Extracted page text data

+++++

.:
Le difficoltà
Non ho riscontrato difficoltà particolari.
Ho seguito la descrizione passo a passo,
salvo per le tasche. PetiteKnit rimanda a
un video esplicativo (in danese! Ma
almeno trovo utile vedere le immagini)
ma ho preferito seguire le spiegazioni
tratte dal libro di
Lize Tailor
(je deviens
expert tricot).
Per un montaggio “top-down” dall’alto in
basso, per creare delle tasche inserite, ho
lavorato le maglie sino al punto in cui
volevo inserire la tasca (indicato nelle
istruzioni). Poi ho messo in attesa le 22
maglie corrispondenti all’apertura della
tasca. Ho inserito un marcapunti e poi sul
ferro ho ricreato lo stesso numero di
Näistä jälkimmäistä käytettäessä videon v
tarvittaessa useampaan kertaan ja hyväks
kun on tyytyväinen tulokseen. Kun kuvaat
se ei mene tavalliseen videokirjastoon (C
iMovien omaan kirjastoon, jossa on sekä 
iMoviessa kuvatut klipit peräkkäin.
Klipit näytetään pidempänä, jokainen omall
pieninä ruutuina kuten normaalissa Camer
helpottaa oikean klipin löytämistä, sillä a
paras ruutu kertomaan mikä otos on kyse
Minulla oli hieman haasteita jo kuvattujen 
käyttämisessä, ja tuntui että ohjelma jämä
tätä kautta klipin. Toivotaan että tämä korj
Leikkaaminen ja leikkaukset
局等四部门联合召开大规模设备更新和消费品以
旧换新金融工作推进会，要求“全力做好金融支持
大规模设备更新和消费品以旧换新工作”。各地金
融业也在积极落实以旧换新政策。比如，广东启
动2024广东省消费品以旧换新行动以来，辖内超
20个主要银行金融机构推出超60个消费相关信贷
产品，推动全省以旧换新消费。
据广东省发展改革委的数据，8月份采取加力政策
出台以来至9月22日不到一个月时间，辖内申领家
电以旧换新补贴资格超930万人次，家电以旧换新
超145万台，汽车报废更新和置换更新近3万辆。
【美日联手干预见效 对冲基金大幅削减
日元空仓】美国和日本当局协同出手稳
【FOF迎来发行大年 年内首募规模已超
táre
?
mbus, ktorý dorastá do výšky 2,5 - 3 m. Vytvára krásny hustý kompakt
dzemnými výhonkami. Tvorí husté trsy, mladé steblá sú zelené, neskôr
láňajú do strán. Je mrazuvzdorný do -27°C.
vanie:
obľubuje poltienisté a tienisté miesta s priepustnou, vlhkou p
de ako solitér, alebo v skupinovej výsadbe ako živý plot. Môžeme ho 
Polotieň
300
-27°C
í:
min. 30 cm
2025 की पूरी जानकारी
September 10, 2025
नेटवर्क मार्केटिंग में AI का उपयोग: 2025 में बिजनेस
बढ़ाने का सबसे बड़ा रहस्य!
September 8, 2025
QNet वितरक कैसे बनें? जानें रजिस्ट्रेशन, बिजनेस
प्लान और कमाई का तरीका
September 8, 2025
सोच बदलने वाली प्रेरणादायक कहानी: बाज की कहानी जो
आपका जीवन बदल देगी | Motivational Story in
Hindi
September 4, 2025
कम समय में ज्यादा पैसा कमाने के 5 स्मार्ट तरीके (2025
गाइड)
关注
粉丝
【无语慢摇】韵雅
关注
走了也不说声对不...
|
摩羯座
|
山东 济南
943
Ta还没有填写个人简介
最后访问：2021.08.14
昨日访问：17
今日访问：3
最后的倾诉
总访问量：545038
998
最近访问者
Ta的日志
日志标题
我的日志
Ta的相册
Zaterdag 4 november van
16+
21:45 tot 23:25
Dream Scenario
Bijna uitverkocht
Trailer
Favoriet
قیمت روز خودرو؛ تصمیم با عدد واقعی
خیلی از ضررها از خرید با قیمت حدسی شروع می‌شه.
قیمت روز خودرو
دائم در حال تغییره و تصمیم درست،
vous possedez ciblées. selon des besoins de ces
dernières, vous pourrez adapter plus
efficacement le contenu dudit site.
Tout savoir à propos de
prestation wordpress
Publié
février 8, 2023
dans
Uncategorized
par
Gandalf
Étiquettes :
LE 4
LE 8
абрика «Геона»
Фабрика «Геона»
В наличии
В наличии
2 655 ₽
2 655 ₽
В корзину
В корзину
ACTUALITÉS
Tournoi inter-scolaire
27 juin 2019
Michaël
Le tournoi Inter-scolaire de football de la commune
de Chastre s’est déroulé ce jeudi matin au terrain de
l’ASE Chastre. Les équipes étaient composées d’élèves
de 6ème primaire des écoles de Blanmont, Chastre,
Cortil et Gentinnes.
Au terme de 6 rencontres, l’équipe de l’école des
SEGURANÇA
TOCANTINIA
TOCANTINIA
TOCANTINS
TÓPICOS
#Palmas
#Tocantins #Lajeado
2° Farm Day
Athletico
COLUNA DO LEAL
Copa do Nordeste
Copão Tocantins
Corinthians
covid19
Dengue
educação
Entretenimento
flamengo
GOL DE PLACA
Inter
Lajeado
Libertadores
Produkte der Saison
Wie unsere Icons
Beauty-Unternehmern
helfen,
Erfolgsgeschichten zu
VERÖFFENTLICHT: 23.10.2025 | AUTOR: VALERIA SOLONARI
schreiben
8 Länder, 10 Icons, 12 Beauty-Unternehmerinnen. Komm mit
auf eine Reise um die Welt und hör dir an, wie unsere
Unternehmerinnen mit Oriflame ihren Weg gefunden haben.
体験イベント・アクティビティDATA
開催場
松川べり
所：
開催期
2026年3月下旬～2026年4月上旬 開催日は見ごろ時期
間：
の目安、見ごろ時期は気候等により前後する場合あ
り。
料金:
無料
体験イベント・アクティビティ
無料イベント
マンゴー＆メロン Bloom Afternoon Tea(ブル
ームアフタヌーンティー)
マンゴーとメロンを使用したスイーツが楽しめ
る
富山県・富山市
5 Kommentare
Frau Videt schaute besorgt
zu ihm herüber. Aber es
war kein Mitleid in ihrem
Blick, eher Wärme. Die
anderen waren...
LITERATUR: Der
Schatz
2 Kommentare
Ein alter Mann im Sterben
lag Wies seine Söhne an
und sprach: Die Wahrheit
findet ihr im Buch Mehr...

+++++

Taking the records above, retype every line from the one with "mbus, ktorý dorastá" down to the one with "Libertadores", exactly and with nothing else.

mbus, ktorý dorastá do výšky 2,5 - 3 m. Vytvára krásny hustý kompakt
dzemnými výhonkami. Tvorí husté trsy, mladé steblá sú zelené, neskôr
láňajú do strán. Je mrazuvzdorný do -27°C.
vanie:
obľubuje poltienisté a tienisté miesta s priepustnou, vlhkou p
de ako solitér, alebo v skupinovej výsadbe ako živý plot. Môžeme ho 
Polotieň
300
-27°C
í:
min. 30 cm
2025 की पूरी जानकारी
September 10, 2025
नेटवर्क मार्केटिंग में AI का उपयोग: 2025 में बिजनेस
बढ़ाने का सबसे बड़ा रहस्य!
September 8, 2025
QNet वितरक कैसे बनें? जानें रजिस्ट्रेशन, बिजनेस
प्लान और कमाई का तरीका
September 8, 2025
सोच बदलने वाली प्रेरणादायक कहानी: बाज की कहानी जो
आपका जीवन बदल देगी | Motivational Story in
Hindi
September 4, 2025
कम समय में ज्यादा पैसा कमाने के 5 स्मार्ट तरीके (2025
गाइड)
关注
粉丝
【无语慢摇】韵雅
关注
走了也不说声对不...
|
摩羯座
|
山东 济南
943
Ta还没有填写个人简介
最后访问：2021.08.14
昨日访问：17
今日访问：3
最后的倾诉
总访问量：545038
998
最近访问者
Ta的日志
日志标题
我的日志
Ta的相册
Zaterdag 4 november van
16+
21:45 tot 23:25
Dream Scenario
Bijna uitverkocht
Trailer
Favoriet
قیمت روز خودرو؛ تصمیم با عدد واقعی
خیلی از ضررها از خرید با قیمت حدسی شروع می‌شه.
قیمت روز خودرو
دائم در حال تغییره و تصمیم درست،
vous possedez ciblées. selon des besoins de ces
dernières, vous pourrez adapter plus
efficacement le contenu dudit site.
Tout savoir à propos de
prestation wordpress
Publié
février 8, 2023
dans
Uncategorized
par
Gandalf
Étiquettes :
LE 4
LE 8
абрика «Геона»
Фабрика «Геона»
В наличии
В наличии
2 655 ₽
2 655 ₽
В корзину
В корзину
ACTUALITÉS
Tournoi inter-scolaire
27 juin 2019
Michaël
Le tournoi Inter-scolaire de football de la commune
de Chastre s’est déroulé ce jeudi matin au terrain de
l’ASE Chastre. Les équipes étaient composées d’élèves
de 6ème primaire des écoles de Blanmont, Chastre,
Cortil et Gentinnes.
Au terme de 6 rencontres, l’équipe de l’école des
SEGURANÇA
TOCANTINIA
TOCANTINIA
TOCANTINS
TÓPICOS
#Palmas
#Tocantins #Lajeado
2° Farm Day
Athletico
COLUNA DO LEAL
Copa do Nordeste
Copão Tocantins
Corinthians
covid19
Dengue
educação
Entretenimento
flamengo
GOL DE PLACA
Inter
Lajeado
Libertadores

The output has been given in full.